EXERCISE OBJECTIVE
Word for word, copy the line containing "О, кружок художественной" and each line after it in the records below, ending with the last line.

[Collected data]
········

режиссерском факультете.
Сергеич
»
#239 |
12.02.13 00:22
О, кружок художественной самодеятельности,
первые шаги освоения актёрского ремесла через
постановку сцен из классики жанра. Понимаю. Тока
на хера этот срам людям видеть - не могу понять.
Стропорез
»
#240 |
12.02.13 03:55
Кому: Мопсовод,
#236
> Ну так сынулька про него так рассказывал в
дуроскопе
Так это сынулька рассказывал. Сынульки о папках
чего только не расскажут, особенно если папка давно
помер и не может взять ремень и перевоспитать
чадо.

········

RESPONSE TO THIS TASK
О, кружок художественной самодеятельности,
первые шаги освоения актёрского ремесла через
постановку сцен из классики жанра. Понимаю. Тока
на хера этот срам людям видеть - не могу понять.
Стропорез
»
#240 |
12.02.13 03:55
Кому: Мопсовод,
#236
> Ну так сынулька про него так рассказывал в
дуроскопе
Так это сынулька рассказывал. Сынульки о папках
чего только не расскажут, особенно если папка давно
помер и не может взять ремень и перевоспитать
чадо.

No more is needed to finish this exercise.